The Smoothie Bandwagon…
has come and gone and come back again multiple times in my average length life. Anyone remember the SlimFast shake craze? I do. I was crazy about it. Blame my pageant days. Don’t worry, it wore off.
Then there was the fruit smoothie epidemic in college. We loved cramming a ton of frozen berries and bananas in a blender to create the healthiest milk/yogurt concoctions we had ever seen. Why did I, a bright eyed dietetics student, not see the impending sugar high that I would soon crash from? I dunno, maybe I was blinded by the previous sugar high?
Years later my ears perked up at the new trend hitting blenders. Vegetables… in smoothies?? Excuse me while I gag. But in a moment of desperation to fit back into my skinny jeans I gave it a whirl and…it didn’t suck! I was back on the bandwagon, baby! Still not in my skinny jeans, but I was drinking spinach like a champ.
After that failed miserably I went back to the boring, smoothie-less routine of healthy eating and exercise for the bajillionth time. Yup, I had given up on smoothies for the last time. They were too high in calories and not satisfying, I like to chew my food. Call me old fashion.
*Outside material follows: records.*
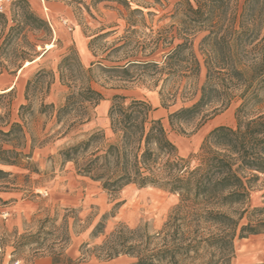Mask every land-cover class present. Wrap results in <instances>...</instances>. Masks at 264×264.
<instances>
[{
    "label": "trees",
    "instance_id": "obj_1",
    "mask_svg": "<svg viewBox=\"0 0 264 264\" xmlns=\"http://www.w3.org/2000/svg\"><path fill=\"white\" fill-rule=\"evenodd\" d=\"M14 5L15 25L9 27L5 41L16 39L25 27L46 35L51 32L49 23L31 9L27 0H15ZM177 5L180 26L160 33L146 60L132 55L124 59L123 65L103 69L119 73L116 78L122 83H131L143 82L145 76L133 74L134 68L151 69L156 82H166L175 77L196 79L204 67L206 77L197 91L198 100L171 113L170 125L183 132L179 126L199 120V127L239 100L236 128H215L199 153L185 159L162 120L153 118L154 109L148 102L115 95L108 111L112 141L104 130H98L62 150L61 156L75 165L80 176L98 183L113 201L131 185L140 189L155 187L179 196L160 234H142L140 229L126 231L120 226L93 252H105L107 259L129 255L135 259L131 264H230L237 238L264 234V208L250 207L252 193L264 175V0H182ZM0 26H9L4 13H0ZM200 34L202 59L194 50V39ZM37 45L27 41V49L17 50L6 70L14 67L12 73H18L24 70V61L32 65L43 57L32 58ZM59 74L71 90L65 104L56 109L58 123L70 122L63 134L67 135L74 127L90 122L93 109L105 97L92 86V69H86L75 52L61 60ZM167 95L163 89V107L167 106ZM6 174L0 169V175ZM122 205L117 202L103 219L115 218ZM56 222L51 218L41 221L36 239L41 241L37 253L42 254L30 263L44 256H50L53 264L82 262L81 258L68 256L62 245L58 249L52 244L49 252L44 251V235L63 231L62 241L70 240L69 222L65 220L60 226ZM104 229V222L98 223L93 236L103 235ZM205 250L209 251L207 261L197 263Z\"/></svg>",
    "mask_w": 264,
    "mask_h": 264
},
{
    "label": "rangeland",
    "instance_id": "obj_2",
    "mask_svg": "<svg viewBox=\"0 0 264 264\" xmlns=\"http://www.w3.org/2000/svg\"><path fill=\"white\" fill-rule=\"evenodd\" d=\"M27 1L31 9L49 23L51 32L46 35L44 31L31 32L25 27L16 39L5 41L9 27L15 25L12 21L15 0H0V9L3 7L0 13L9 18L7 29L0 26V76L8 75L10 81L19 78L12 92L0 93V169L7 173L0 175V188H8L26 198L25 203L13 205L15 207L5 214L0 203V264L18 261L30 264L36 255L42 254L37 253L41 241L38 242L36 234L41 221L46 218L56 219L57 226L67 220L70 227L68 242L62 241L63 231L44 235L46 243L42 247L46 253L52 244L58 249L62 245L68 256L83 259L80 264H110L114 259L105 258V252H93L95 247L102 245L120 226L126 231L140 229L142 234H160L179 203V196L155 187L140 189L131 185L113 201L98 183L80 176L73 163L65 162L61 151L98 130H104L112 141L108 111L113 97L124 95L148 102L154 109L153 118L162 120L179 155L189 159L199 153L205 138L215 128H236L240 101L235 100L228 109L199 127V120L182 124L179 126L183 129L181 132L170 125L169 116L198 100L200 93L197 91L206 77L204 67L196 79L175 77L166 82H156L151 69L134 68L133 74L145 76L143 82L131 83H122L116 78L119 73L103 69L123 65L124 59L132 55L146 60L145 55L151 52L153 40L165 30L180 26L177 3L182 0ZM77 31L80 37H77ZM202 37L200 34L194 39V50L200 59L203 58L200 51ZM38 38L42 42H36ZM27 41L38 44L37 53L32 58L44 56L23 71L14 74V67L7 71L5 66L9 65L17 50L27 49ZM48 44L54 47L48 50ZM121 46L120 51L113 50ZM71 52L76 53L86 69H92L91 84L105 99L93 109L90 122L63 135L70 122L58 123L56 109L65 104L71 90L60 80L59 64ZM163 89L166 95H171L166 96V107H163L161 96ZM14 123L19 126L13 127ZM117 202H123L117 209V216L103 219ZM250 207L264 208V175L252 193ZM102 221L104 234L94 237V228ZM202 254L197 263L207 261L209 251ZM134 260L132 258V262ZM230 264H264V234L237 238Z\"/></svg>",
    "mask_w": 264,
    "mask_h": 264
},
{
    "label": "crops",
    "instance_id": "obj_3",
    "mask_svg": "<svg viewBox=\"0 0 264 264\" xmlns=\"http://www.w3.org/2000/svg\"><path fill=\"white\" fill-rule=\"evenodd\" d=\"M76 33H77V37H80V32L77 31ZM17 79L19 78L15 77L14 80L10 81L8 75H1L0 84L3 85V87L0 88V93L6 94V93L11 92V90L15 89L18 84ZM25 202H26V198L23 197L21 193L11 192V190H9L8 188H4V187L0 188V203H1V210L3 214H5L6 211L7 212L10 211L11 208H14L16 205H20L21 203H25ZM131 262H132L131 257L121 256L117 259L112 260L110 264H130ZM4 264H9V262H5ZM30 264H53V260L50 256H44L39 259H36Z\"/></svg>",
    "mask_w": 264,
    "mask_h": 264
},
{
    "label": "bare ground",
    "instance_id": "obj_4",
    "mask_svg": "<svg viewBox=\"0 0 264 264\" xmlns=\"http://www.w3.org/2000/svg\"><path fill=\"white\" fill-rule=\"evenodd\" d=\"M53 47H54L53 44H48V45H47V49H48V50L52 49ZM30 64H31V62L27 61V62L25 63L24 68L30 66ZM10 90H11V89H10ZM10 90H8V91H10Z\"/></svg>",
    "mask_w": 264,
    "mask_h": 264
},
{
    "label": "built area",
    "instance_id": "obj_5",
    "mask_svg": "<svg viewBox=\"0 0 264 264\" xmlns=\"http://www.w3.org/2000/svg\"><path fill=\"white\" fill-rule=\"evenodd\" d=\"M0 10L2 11L3 10V7H1ZM15 264H20V261L16 262Z\"/></svg>",
    "mask_w": 264,
    "mask_h": 264
}]
</instances>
So why am I back on the bandwagon?
I have finally found a smoothie that isn’t dripping with guilt and 300 calories of carbs. Honestly, it’s kind of embarrassing that it took me this long. Here is a nice little list of pros to sway you:
1. It’s “lite” meaning if you want to pair it with a solid food item you won’t feel like you are gorging yourself.
2. You can really squeeze in some veggie servings. I love cucumber and spinach because it is full of water and mild in flavor.
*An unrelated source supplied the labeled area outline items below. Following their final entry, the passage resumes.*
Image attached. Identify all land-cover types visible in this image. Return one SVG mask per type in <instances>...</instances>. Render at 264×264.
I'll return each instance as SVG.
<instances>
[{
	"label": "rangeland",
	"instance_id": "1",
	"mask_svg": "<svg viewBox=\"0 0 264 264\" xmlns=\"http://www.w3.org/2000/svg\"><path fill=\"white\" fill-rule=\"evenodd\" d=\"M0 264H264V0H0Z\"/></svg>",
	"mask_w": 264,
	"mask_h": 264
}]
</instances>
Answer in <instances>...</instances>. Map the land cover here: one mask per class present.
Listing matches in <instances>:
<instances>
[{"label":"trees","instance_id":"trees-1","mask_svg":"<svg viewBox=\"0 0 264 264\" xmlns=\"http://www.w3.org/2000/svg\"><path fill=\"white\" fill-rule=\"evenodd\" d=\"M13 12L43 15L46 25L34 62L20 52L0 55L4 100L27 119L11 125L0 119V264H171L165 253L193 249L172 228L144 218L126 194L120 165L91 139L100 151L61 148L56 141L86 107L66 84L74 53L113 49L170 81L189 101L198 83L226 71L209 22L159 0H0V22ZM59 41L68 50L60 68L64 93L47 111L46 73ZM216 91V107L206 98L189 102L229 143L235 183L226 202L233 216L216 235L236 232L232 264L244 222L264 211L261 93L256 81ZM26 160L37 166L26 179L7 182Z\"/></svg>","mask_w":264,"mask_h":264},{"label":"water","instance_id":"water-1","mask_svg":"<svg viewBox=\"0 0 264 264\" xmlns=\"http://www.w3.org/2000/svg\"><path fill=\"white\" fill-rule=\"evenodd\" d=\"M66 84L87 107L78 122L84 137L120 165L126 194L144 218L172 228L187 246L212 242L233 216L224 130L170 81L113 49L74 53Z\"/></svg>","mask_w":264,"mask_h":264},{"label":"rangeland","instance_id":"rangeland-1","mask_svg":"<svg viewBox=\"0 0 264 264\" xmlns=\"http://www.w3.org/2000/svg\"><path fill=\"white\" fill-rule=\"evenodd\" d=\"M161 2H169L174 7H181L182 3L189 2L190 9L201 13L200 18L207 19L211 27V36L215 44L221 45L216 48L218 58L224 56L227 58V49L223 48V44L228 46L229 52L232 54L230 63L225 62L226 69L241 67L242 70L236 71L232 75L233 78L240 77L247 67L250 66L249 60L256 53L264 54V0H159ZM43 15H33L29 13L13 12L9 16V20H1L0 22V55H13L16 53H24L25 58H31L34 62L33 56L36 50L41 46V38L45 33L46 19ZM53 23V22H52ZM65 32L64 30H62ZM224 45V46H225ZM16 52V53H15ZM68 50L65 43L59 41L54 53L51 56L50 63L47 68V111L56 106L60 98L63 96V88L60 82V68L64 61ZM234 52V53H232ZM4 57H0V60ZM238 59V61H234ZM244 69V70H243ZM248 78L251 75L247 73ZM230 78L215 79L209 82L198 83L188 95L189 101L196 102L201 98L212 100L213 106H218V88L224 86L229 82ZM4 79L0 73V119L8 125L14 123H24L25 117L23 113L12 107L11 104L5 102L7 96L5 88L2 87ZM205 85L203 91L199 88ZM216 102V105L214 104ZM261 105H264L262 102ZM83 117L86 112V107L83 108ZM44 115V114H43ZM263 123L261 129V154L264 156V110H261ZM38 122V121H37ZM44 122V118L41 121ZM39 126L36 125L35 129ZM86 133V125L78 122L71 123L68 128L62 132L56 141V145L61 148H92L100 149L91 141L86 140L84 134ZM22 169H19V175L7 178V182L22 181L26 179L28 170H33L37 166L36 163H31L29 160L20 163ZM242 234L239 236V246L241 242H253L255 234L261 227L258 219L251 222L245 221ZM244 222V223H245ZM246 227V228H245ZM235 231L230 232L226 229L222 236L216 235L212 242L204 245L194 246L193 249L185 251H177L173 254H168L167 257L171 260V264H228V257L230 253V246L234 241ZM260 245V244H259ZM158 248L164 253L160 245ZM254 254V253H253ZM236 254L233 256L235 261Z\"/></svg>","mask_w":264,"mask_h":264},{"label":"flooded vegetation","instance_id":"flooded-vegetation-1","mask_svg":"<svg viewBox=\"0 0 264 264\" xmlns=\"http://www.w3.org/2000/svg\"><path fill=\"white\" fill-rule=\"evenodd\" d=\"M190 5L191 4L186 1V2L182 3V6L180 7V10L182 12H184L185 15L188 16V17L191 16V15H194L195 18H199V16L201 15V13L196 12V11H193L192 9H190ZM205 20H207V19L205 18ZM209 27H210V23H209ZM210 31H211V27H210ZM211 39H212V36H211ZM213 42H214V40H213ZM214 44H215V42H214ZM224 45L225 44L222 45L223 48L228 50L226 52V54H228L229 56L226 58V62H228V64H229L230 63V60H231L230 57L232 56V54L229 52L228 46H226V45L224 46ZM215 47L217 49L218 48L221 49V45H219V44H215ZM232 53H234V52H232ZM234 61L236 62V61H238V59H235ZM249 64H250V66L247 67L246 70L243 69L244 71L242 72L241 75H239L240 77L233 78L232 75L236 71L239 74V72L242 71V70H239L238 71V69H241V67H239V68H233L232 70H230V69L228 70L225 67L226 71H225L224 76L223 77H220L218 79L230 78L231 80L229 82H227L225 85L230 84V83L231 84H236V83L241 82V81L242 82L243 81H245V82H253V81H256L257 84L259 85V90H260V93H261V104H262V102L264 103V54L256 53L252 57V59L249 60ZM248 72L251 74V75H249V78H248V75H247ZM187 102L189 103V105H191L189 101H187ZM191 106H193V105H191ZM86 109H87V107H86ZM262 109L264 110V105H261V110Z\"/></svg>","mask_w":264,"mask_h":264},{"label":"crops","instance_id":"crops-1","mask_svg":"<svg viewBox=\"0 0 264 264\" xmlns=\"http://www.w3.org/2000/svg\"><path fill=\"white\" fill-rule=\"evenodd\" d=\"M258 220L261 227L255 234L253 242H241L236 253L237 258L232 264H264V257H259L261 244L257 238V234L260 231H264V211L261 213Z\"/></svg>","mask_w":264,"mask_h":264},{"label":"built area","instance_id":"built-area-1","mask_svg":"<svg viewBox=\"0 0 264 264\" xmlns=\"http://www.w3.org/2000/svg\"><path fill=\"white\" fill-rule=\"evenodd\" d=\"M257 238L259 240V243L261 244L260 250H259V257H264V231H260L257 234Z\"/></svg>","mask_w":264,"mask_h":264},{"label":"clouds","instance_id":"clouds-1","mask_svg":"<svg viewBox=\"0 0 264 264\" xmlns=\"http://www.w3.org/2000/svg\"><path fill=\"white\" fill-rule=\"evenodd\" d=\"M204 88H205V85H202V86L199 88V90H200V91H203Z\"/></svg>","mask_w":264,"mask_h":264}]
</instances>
3. Protein Powder is versatile nowadays and you can find some yummy ones that use stevia for sweetening instead some of those not-so-nice non-nutritive sweeteners. (I’m looking at you, sucralose!)
4. It doesn’t taste like vegetables. Trust.
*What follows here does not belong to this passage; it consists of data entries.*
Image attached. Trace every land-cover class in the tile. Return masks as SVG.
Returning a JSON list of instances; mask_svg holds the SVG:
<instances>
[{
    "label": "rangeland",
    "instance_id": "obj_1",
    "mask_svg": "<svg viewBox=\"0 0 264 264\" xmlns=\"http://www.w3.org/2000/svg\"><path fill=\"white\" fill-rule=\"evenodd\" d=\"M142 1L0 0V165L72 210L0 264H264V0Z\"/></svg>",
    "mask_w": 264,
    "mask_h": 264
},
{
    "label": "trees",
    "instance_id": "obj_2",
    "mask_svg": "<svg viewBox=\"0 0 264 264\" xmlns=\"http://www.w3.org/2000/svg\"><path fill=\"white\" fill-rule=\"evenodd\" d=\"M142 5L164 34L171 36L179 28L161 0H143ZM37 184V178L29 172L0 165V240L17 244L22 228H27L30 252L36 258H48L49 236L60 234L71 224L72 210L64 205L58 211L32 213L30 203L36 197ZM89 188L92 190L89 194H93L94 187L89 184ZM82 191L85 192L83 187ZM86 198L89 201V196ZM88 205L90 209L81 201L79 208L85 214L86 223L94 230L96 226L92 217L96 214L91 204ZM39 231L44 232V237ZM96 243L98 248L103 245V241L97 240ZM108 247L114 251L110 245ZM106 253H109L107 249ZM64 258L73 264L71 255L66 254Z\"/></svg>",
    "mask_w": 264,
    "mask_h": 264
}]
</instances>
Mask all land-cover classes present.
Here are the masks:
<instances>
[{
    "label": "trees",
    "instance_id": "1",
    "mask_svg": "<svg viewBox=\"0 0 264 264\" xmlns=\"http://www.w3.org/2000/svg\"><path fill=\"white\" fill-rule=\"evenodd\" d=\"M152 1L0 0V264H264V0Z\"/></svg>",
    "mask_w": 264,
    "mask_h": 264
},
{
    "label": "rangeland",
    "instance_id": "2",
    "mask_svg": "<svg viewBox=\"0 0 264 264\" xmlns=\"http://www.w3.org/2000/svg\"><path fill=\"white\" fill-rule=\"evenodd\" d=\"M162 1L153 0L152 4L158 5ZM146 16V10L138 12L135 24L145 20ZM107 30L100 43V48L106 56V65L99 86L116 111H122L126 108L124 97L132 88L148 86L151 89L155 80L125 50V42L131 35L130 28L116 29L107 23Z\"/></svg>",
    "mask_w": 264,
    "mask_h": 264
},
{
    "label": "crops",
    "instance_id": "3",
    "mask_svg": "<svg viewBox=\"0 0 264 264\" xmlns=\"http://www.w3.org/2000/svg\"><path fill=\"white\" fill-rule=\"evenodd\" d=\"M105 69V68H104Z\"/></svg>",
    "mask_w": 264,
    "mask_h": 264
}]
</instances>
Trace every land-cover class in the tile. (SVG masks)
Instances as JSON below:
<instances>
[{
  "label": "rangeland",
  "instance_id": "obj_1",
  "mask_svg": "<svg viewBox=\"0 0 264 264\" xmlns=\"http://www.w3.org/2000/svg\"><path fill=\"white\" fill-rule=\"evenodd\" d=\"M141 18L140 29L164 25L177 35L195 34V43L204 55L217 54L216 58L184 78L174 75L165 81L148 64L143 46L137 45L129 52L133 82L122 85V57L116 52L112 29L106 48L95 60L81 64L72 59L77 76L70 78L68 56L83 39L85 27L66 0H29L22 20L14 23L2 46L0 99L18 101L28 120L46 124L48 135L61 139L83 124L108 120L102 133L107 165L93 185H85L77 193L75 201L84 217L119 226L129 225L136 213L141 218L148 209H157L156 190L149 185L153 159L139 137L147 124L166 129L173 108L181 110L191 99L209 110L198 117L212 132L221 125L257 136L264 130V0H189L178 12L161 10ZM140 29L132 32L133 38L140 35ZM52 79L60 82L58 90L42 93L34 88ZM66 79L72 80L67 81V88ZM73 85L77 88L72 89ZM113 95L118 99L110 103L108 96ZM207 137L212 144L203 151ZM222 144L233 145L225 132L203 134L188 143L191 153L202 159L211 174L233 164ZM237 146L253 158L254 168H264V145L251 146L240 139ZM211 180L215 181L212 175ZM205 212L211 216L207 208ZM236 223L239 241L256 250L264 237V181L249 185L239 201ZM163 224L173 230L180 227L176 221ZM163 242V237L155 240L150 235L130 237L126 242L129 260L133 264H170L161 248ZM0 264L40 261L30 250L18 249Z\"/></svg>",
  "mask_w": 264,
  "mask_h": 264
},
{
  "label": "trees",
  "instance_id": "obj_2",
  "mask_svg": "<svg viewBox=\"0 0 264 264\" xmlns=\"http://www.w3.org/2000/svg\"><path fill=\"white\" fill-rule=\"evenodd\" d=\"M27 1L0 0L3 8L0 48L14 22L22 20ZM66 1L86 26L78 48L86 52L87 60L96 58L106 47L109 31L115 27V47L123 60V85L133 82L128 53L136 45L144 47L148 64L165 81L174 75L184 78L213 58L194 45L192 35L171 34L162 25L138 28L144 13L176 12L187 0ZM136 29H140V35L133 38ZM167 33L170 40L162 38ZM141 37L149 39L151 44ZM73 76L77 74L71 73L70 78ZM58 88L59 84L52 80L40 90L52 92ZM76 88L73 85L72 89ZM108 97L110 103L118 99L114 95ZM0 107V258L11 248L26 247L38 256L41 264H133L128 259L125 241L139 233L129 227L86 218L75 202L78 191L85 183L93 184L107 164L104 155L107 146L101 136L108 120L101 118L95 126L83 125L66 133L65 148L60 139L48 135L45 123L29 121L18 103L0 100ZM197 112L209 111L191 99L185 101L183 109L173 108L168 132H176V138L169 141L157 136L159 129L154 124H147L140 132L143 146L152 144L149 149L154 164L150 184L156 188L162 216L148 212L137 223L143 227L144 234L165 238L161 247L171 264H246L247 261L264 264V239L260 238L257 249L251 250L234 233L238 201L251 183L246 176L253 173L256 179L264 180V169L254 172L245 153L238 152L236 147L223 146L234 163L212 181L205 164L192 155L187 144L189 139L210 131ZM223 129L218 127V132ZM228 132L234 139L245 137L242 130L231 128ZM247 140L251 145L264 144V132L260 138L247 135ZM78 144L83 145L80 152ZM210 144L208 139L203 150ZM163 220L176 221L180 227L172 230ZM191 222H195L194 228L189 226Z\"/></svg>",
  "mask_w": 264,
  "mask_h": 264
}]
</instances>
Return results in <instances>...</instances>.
5. You will seriously feel better after consuming this green monster. When I don’t have my smoothie consistently I see it in my skin, mood, and digestion. I took my blender and a cooler of ingredients on vaca. No Joke.
Get your blenders ready because here comes the recipe…
In this order:
- 1 cup Milk (dairy or non-dairy, your choice. I like cashew because cashews are delicious)
- 1/2 or 1 scoop of your favorite Protein Powder. Jay Robb has some great ones. I like THIS or THIS
- 1 to 2 tbsp PB or PB2 if you want a little flavor and texture. I do the PB2 because it keeps the kcals in check
- Sweetener to taste. I use THIS powdered stevia
- 1 good chunk of Cucumber
- 1 generous handful of Baby Spinach. Kale works too but gives a more of a rough texture. If you are feeling adventurous dandelion greens are pretty super, too.
- 1 cup ICE *too much ice is not enjoyable. Stick to a cup, seriously.
And that is it! This recipe is not set in stone. Try it, change it, make it your own!